Breaking Down Broken Foreland Basins

A mountain landscape
The Frontal Cordillera, a mountain range that forms part of the Andes, in San Juan Province, Argentina.   The mountains are associated with a broken foreland basin. Credit: Brian Horton.

If you ask a group of geologists to define a broken foreland basin, you’re apt to get different responses. But if you ask why these basins form, there’s usually one consensus answer — flat slab subduction.

A study led by the Jackson School of Geosciences is offering a different take. The researchers present a categorical definition for broken foreland basins and suggest that an array of geological mechanisms, not just flat slab subduction, could lead to their formation.

“Many geologists have used broken foreland basins as a definitive marker for a very specific tectonic situation that involves flat slab subduction,” said lead author and professor Brian Horton. “We’re starting to recognize that there are multiple potential pathways.”

The study was published in Earth Science Reviews.

Foreland basins form adjacent to mountain belts, facing the interior of a continent, and fill up over time with eroded sediments deposited across the surrounding lowlands. The basin systems can play a major role in shaping the landscape — influencing climate, waterways and sediment dispersal at the continental scale.

Foreland basins come in two varieties: continuous and broken, with the broken basins hosting deep faults that break up the basin and bring deep basement rock to Earth’s surface. But distinguishing between the two basin types has been a fuzzy matter for geoscientists.

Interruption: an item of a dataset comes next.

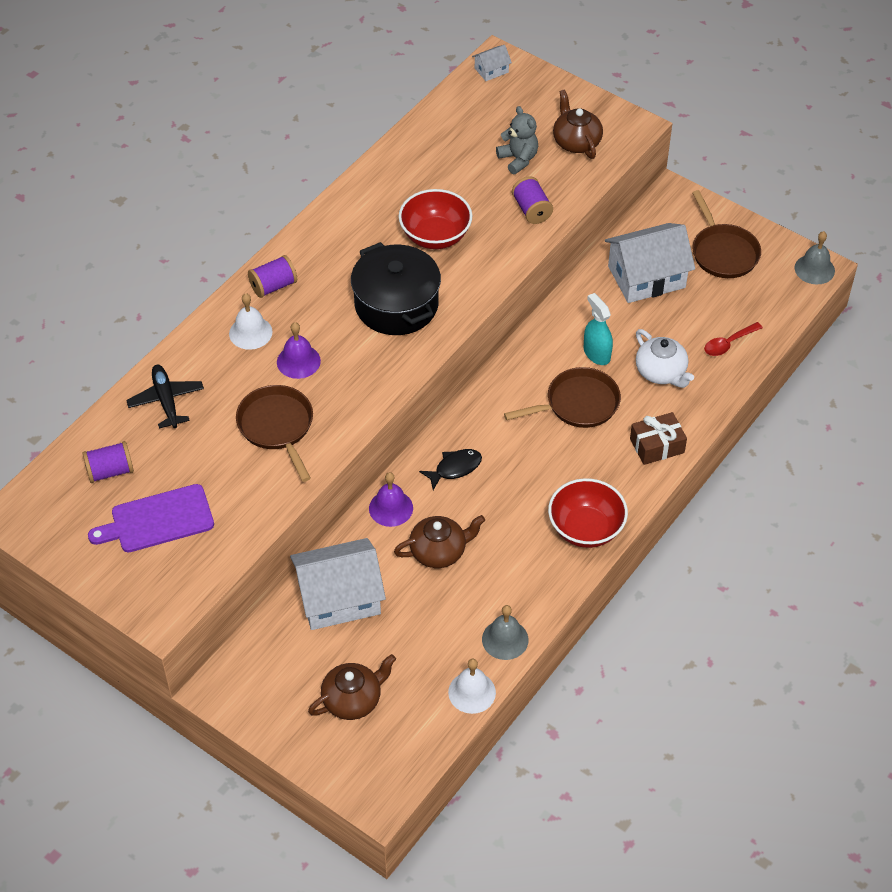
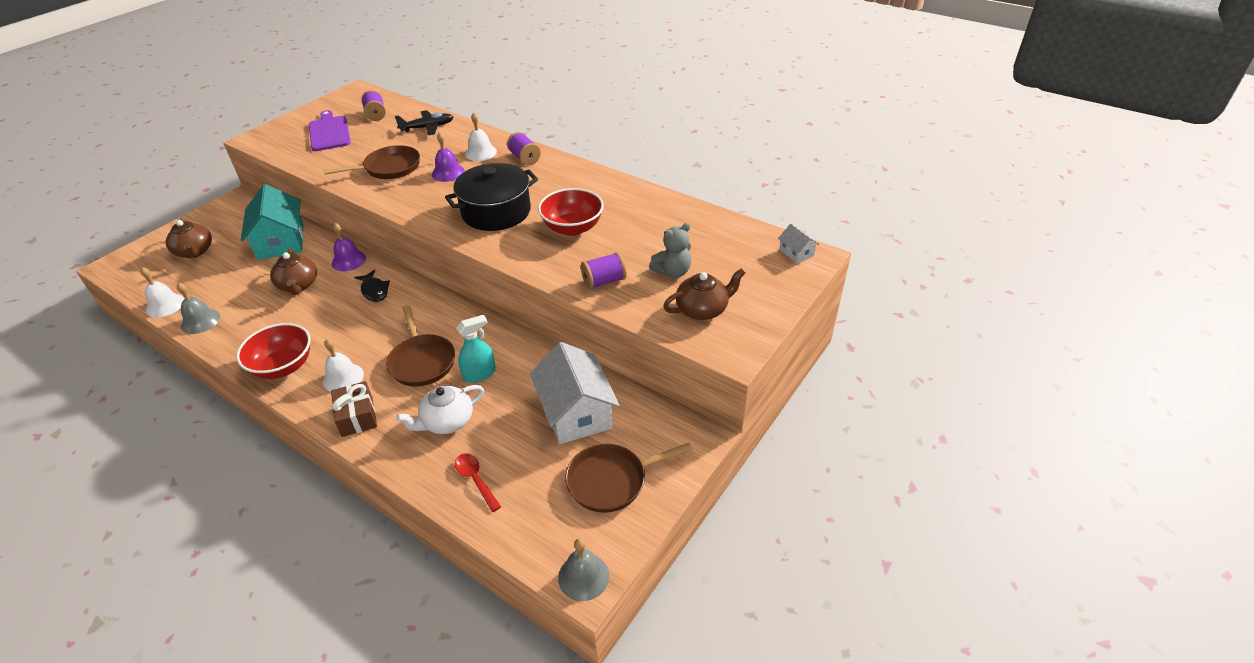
camera: 90 degrees right, 10 degrees down
white house [290,538,386,630] -> turquoise house [241,184,304,260]
none -> white bell [323,339,364,392]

The study seeks to remedy that by offering a detailed definition that describes the basin’s topographic setting, crustal faults and sedimentary response to the structural disruption of an otherwise continuous lowland plain. The work also includes a comparative analysis between broken foreland basins and continuous ones.

“It’s not just semantics,” Horton said. “This approach leads us somewhere new in considering what’s driving these systems and their structural and stratigraphic conditions, modern and ancient.”

In their synthesis, the researchers caution against viewing flat slab subduction as an exclusive explanation for broken foreland basins, and they argue that there’s more than one way to break a basin. They divide the potential drivers into two categories: inherited, preexisting conditions that help promote breakage, and an array of potential triggers that stem from the mountain building process.

Four of the study’s co-authors earned doctorates from the Jackson School: Tomas Capaldi, an assistant professor at the University of Nevada, Las Vegas; Chelsea Mackaman-Lofland, an assistant professor at Denison University; Nicholas Perez, an associate professor at Texas A&M University; and Meredith Bush, a high school teacher in Seattle.

The study was funded by the National Science Foundation.